00:12:39.250 In terms of architecture, we operate mainly in mainland Europe, using a Rails app as an API, which interfaces with our rate integrator, built with EventMachine and RabbitMQ. This structure allows for seamless horizontal scaling.
00:13:30.300 Our architecture allows our API to handle multiple ticket vendors without colliding with each other, making it easy for new developers to learn and contribute to the system. You can implement a new vendor by adhering to our standardized set of APIs that ensure a seamless integration. Thank you for your attention, and I look forward to any questions.
00:14:37.959 Now, let’s dive into Ruby middleware and how we use them in production at Trainline. We have a system that processes ticket requests across multiple carriers through a unique middleware approach.
00:14:50.900 Requests come into our system and pass through a stack of specialized middleware. This architecture is heavily influenced by Rack, where each middleware handles aspects of the request before passing it on to the next.
00:16:21.150 The entire process involves middleware calling each other until reaching a response at the top of the stack. This guarantees a responsive experience and efficiently handles multiple parallel requests to various carriers.
00:17:15.100 Next, I’d like to introduce Anna, who will share insights on property testing in Ruby.
00:17:54.320 Hi, I’m Anna! Today, I want to introduce you to property testing. Most of you are likely familiar with unit testing, right? But how do we know if we have a sufficient number of tests to thoroughly cover our code?
00:18:23.340 Unit tests often only check for specific cases, and this can lead to gaps in coverage or instances where the implementation might break without unit tests failing. For instance, if we’re testing a simple addition operation, we may think we’ve covered the edge cases, but there are always exceptions.
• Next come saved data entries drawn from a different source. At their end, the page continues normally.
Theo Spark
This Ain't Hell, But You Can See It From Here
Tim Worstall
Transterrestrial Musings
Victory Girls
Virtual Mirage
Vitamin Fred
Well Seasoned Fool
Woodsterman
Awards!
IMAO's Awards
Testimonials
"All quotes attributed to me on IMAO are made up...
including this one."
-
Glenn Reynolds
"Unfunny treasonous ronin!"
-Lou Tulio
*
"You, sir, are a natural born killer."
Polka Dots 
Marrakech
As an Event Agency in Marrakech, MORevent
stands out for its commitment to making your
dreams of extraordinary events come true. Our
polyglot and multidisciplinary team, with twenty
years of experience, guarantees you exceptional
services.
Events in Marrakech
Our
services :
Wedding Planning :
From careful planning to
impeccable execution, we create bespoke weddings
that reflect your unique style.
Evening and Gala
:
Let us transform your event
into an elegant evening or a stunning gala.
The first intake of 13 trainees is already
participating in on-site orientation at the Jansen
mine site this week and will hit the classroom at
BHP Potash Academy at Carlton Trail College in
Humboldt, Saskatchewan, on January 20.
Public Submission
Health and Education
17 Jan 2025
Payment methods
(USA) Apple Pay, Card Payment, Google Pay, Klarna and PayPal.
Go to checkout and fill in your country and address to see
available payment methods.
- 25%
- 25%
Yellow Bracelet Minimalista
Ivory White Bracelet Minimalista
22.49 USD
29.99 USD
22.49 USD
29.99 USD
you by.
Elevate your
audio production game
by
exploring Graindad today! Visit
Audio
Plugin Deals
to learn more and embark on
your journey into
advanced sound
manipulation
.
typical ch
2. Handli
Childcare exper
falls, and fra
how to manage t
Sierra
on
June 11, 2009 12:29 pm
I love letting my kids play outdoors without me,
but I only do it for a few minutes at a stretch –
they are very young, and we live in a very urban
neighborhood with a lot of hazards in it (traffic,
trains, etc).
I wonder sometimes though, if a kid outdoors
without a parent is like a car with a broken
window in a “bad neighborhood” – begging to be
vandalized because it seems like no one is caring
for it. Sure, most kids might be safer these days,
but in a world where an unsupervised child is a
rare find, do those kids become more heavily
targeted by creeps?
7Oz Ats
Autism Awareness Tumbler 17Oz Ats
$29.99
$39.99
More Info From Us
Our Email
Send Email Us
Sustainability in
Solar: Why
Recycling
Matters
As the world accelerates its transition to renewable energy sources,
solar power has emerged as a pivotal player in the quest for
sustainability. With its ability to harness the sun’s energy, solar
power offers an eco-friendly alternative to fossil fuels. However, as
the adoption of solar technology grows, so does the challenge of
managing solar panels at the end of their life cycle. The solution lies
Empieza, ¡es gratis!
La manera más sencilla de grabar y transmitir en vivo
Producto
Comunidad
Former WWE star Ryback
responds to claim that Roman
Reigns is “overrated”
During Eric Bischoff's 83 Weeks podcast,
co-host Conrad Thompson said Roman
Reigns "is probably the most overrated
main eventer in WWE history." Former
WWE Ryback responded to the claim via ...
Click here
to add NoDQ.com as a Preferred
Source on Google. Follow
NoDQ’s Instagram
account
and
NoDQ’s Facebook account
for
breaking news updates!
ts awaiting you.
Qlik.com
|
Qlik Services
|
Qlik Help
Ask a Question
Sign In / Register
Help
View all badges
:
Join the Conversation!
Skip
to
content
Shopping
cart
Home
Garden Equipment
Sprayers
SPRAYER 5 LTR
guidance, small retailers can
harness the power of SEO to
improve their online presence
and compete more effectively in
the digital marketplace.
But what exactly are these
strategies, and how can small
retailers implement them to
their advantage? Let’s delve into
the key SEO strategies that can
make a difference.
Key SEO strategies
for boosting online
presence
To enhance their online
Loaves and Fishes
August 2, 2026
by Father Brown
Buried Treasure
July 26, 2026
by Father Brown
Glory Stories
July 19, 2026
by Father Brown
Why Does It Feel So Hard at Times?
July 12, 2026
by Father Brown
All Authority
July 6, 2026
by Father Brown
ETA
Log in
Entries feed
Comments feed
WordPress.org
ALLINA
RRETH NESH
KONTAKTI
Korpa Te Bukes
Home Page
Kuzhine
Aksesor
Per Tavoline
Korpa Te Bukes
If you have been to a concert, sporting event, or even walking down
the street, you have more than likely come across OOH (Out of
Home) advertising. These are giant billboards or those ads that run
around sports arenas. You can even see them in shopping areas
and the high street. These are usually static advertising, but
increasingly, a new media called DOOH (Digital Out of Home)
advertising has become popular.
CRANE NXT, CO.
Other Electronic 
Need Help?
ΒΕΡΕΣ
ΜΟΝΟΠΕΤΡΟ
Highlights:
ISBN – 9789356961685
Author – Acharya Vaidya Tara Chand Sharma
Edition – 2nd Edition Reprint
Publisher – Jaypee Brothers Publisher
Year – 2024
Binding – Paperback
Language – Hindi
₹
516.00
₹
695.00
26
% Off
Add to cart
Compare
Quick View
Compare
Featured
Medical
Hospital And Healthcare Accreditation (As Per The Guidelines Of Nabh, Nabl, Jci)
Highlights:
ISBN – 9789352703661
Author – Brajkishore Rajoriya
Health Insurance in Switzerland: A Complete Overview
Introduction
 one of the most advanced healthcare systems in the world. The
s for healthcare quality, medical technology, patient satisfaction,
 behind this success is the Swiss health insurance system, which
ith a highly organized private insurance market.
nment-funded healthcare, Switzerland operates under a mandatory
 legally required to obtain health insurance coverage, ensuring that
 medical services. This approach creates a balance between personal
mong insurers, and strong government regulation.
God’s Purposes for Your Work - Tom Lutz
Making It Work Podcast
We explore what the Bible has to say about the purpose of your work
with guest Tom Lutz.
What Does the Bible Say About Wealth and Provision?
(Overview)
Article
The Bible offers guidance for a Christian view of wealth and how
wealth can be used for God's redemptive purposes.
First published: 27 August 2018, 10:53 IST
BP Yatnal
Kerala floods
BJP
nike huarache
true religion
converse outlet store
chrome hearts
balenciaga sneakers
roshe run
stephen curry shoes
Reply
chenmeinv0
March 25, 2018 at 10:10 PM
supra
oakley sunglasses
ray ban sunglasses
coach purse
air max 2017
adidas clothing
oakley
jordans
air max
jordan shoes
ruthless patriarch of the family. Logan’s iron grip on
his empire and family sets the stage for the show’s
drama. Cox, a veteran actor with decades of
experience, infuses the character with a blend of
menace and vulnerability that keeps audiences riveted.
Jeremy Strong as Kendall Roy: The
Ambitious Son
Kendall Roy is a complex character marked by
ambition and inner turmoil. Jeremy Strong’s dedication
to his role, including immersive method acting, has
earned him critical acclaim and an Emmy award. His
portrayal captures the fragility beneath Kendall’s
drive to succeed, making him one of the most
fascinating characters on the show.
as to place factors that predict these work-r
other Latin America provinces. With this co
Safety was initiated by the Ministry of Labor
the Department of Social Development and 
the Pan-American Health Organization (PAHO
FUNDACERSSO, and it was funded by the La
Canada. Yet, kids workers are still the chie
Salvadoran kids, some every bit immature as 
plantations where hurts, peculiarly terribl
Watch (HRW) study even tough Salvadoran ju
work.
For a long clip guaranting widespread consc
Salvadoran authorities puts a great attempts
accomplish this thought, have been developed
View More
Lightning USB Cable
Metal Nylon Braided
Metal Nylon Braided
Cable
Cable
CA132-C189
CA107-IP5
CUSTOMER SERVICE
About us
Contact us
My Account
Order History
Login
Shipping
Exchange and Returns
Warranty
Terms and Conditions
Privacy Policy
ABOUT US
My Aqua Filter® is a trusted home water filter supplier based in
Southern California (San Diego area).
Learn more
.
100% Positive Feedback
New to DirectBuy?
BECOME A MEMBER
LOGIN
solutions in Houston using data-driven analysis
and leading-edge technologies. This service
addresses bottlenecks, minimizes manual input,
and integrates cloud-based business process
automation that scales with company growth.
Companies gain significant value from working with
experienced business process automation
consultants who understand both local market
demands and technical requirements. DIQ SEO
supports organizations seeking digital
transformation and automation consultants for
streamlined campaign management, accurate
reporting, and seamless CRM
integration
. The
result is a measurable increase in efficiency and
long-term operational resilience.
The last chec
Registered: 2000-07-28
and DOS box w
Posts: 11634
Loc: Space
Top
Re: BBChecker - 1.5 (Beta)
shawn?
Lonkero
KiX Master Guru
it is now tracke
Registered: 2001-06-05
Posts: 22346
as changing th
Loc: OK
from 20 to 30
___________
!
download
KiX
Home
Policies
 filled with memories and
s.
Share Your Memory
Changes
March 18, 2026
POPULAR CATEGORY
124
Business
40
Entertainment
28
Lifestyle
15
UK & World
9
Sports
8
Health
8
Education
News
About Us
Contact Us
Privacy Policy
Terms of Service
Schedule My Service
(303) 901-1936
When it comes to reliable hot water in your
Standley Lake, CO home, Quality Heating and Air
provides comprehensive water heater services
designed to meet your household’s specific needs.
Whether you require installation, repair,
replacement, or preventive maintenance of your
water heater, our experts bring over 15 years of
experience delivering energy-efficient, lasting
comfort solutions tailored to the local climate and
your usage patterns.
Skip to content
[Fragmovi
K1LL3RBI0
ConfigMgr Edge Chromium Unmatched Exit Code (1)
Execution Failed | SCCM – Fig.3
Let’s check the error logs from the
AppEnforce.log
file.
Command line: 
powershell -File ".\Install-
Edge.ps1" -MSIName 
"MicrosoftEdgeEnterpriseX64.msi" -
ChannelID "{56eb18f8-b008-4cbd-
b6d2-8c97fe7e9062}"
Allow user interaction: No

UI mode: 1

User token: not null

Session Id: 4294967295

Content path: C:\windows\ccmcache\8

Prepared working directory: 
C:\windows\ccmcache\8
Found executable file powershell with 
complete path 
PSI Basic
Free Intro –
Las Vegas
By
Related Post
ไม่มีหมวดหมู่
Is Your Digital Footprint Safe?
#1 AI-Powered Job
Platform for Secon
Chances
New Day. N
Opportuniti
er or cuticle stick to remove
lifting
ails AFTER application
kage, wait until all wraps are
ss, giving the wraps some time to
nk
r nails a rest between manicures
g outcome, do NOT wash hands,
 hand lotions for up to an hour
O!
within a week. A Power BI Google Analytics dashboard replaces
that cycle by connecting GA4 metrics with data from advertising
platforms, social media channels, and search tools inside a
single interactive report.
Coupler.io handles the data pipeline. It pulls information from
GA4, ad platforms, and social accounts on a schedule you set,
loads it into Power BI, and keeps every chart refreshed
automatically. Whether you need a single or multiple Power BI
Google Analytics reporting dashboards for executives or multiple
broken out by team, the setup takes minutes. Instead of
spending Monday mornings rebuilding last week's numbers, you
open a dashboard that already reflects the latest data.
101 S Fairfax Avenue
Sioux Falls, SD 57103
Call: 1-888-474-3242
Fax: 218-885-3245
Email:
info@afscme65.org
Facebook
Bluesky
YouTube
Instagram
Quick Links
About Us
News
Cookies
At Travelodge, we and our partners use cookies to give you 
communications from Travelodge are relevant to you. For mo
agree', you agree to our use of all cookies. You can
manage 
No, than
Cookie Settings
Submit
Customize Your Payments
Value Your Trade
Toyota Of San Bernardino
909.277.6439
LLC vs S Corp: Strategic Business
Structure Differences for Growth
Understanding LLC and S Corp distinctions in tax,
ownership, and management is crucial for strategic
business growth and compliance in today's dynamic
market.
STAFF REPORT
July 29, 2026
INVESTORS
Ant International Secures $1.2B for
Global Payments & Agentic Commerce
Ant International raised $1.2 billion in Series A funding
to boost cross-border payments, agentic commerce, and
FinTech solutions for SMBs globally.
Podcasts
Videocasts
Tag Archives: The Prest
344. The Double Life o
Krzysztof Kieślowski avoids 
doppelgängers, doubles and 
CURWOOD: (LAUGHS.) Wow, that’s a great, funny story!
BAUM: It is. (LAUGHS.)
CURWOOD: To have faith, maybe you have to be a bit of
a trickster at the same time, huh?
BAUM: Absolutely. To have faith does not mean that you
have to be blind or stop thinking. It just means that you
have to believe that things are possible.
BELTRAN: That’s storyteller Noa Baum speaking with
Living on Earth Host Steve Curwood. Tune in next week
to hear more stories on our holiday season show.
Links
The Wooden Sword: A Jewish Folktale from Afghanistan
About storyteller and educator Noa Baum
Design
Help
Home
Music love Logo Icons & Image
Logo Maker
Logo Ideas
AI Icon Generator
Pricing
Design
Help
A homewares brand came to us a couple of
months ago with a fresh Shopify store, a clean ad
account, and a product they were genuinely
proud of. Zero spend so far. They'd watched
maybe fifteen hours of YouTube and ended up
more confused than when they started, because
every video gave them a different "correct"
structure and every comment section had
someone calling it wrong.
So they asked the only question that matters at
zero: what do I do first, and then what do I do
00:19:21.980 Property testing allows us to generate random examples to verify our code's behaviors. Instead of relying on a few test cases, we can validate properties like commutativity and associativity of addition by performing numerous randomized tests.
00:20:01.350 For instance, we can create tests for the addition operation that ensure it behaves correctly regardless of the input parameters. This way, we’re checking for properties rather than specific values, covering more ground with fewer tests.
00:21:22.410 I encourage you to explore property testing libraries available in Ruby. One great library allows you to generate random data and seamlessly integrate property testing with testing frameworks like MiniTest and RSpec.
00:22:45.180 This approach has been used effectively in projects to enhance testing practices, ensuring our implementations are robust against a wider range of scenarios. Thank you all for your time and attention!